Our multivariate analysis, performed separately in patients with metastatic and localized disease, also explained the contrasting results found in these two subsets of patients by Aydin et al7 with regard to the association of VMA levels with outcome. In fact, the frequency of MYCN amplification in stage 4 patients is higher than in localized patients, whose VMA levels increase from stage 1 to stage 3. In view of this effect, the use of VMA/HVA ratio had greater advantage with respect to the use of VMA alone.

As for the other two markers evaluated in our study, ferritin association with outcome was dependent on the stage of disease, whereas NSE levels > 200 ng/mL positively associated with a worse outcome only in stage 4 patients without MYCN amplification, thus limiting their utility in patient risk stratification.

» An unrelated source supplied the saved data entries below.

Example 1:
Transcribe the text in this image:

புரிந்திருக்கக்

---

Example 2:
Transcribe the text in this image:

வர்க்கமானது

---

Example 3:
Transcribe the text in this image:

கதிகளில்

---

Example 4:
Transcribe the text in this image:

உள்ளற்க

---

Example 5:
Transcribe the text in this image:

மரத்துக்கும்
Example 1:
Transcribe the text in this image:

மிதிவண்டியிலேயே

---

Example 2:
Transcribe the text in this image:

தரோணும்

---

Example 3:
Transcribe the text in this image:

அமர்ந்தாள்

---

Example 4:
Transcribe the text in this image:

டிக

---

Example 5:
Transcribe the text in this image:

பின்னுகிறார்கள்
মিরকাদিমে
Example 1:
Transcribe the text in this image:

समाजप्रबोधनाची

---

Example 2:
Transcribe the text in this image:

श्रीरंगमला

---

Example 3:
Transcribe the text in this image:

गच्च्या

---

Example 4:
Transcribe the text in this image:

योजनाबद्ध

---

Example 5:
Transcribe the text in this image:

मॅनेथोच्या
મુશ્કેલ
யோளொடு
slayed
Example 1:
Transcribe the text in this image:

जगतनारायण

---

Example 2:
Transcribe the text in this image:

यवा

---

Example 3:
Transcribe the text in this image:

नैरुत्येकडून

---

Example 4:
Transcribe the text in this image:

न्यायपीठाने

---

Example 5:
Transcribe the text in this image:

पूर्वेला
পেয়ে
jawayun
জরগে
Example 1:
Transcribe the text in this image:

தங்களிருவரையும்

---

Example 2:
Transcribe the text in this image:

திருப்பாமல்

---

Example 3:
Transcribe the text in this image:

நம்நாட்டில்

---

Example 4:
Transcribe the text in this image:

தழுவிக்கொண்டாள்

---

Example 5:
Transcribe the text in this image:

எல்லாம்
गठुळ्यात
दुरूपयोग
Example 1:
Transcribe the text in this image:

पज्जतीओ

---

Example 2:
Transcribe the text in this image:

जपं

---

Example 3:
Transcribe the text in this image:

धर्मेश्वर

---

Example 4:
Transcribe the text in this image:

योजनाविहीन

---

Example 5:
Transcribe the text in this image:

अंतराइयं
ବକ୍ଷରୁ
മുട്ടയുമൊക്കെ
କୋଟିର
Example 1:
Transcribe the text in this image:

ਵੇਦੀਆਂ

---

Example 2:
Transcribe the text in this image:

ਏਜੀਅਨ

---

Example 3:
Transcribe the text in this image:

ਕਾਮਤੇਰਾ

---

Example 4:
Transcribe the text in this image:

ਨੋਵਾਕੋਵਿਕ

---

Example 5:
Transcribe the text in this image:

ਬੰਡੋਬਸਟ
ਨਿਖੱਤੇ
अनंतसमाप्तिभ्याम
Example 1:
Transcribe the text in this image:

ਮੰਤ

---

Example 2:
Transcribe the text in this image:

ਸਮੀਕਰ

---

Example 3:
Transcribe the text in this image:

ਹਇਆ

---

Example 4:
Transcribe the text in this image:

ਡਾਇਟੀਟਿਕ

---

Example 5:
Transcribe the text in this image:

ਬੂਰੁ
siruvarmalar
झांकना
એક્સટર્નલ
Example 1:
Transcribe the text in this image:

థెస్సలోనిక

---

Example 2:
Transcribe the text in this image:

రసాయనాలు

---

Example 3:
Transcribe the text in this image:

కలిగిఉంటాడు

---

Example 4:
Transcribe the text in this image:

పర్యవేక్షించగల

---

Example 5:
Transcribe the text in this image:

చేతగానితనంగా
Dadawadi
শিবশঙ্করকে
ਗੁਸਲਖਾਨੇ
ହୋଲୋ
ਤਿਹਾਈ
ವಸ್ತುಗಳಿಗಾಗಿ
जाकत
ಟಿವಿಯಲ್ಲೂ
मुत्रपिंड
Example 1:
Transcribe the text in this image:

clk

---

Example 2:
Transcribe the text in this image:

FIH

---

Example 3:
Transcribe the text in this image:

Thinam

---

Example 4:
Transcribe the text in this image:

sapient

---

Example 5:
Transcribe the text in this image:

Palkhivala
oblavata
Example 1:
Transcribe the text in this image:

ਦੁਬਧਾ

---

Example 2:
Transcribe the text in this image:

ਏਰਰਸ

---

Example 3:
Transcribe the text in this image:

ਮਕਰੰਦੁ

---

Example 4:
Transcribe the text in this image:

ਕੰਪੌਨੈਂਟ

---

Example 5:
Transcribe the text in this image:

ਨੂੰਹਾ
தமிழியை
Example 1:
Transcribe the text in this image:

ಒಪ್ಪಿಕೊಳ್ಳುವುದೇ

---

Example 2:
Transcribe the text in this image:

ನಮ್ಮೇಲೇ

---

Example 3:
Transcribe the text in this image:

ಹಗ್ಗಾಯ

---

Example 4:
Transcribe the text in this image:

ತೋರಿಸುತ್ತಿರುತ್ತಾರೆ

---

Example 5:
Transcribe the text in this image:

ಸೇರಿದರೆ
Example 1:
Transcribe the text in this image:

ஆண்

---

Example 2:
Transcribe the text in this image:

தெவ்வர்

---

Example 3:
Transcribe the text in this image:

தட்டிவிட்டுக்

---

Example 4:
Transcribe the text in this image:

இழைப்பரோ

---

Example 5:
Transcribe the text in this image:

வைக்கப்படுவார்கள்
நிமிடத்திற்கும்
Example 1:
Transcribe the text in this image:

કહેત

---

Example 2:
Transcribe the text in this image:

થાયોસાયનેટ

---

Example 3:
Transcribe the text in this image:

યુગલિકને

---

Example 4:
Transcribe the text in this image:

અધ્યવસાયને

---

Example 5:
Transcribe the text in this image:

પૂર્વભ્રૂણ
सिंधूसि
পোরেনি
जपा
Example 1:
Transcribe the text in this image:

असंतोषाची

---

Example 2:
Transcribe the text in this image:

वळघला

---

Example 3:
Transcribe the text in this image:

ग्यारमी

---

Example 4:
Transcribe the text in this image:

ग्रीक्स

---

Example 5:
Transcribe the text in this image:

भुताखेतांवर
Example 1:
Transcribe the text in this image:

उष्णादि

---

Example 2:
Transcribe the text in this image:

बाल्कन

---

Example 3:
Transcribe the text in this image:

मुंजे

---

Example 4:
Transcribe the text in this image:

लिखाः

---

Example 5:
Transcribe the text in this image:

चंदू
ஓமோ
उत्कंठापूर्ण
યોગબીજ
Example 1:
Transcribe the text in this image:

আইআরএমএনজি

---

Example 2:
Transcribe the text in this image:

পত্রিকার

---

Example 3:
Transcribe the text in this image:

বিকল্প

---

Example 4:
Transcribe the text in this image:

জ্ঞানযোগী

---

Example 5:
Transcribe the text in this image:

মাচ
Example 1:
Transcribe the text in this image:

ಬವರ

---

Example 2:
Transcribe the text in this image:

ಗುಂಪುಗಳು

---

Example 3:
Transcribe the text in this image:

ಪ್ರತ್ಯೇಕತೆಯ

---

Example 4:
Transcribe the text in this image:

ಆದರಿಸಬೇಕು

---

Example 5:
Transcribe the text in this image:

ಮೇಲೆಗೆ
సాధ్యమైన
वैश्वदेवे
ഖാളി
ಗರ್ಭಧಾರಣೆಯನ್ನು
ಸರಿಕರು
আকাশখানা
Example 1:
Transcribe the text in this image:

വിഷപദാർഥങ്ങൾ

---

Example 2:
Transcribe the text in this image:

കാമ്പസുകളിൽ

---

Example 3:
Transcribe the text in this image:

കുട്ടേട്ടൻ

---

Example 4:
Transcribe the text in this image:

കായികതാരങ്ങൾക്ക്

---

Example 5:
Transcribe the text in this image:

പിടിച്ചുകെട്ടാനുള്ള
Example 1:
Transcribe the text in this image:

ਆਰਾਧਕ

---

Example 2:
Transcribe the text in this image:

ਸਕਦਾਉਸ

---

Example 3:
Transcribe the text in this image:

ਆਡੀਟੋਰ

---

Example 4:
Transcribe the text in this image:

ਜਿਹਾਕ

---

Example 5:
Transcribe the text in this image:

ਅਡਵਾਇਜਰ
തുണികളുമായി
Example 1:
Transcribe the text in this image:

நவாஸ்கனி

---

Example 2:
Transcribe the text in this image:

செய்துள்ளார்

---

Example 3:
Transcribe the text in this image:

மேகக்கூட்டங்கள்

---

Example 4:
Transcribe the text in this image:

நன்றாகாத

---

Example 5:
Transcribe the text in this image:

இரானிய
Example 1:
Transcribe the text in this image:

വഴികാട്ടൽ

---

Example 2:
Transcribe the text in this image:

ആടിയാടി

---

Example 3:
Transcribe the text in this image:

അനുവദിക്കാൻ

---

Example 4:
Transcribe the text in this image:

It is important to note that in our study about 30% of the NB patients had unknown MYCN status, thus the association of each marker with MYCN status must be taken with caution. Further validation of our findings in a future prospective study is needed.

Conclusion

Urinary and plasma VMA/HVA ratio > 0.5 and 0.15, respectively, and LDH values < 1300 IU/mL were found to be independent predictors of good prognosis in patients with localized NB without MYCN amplification. Thus, these data, commonly determined at diagnosis in all NB patients, should be collected in future protocols for this subset of patients, and their prognostic value compared to that of structural and numerical chromosomal aberrations present in the primary tumors.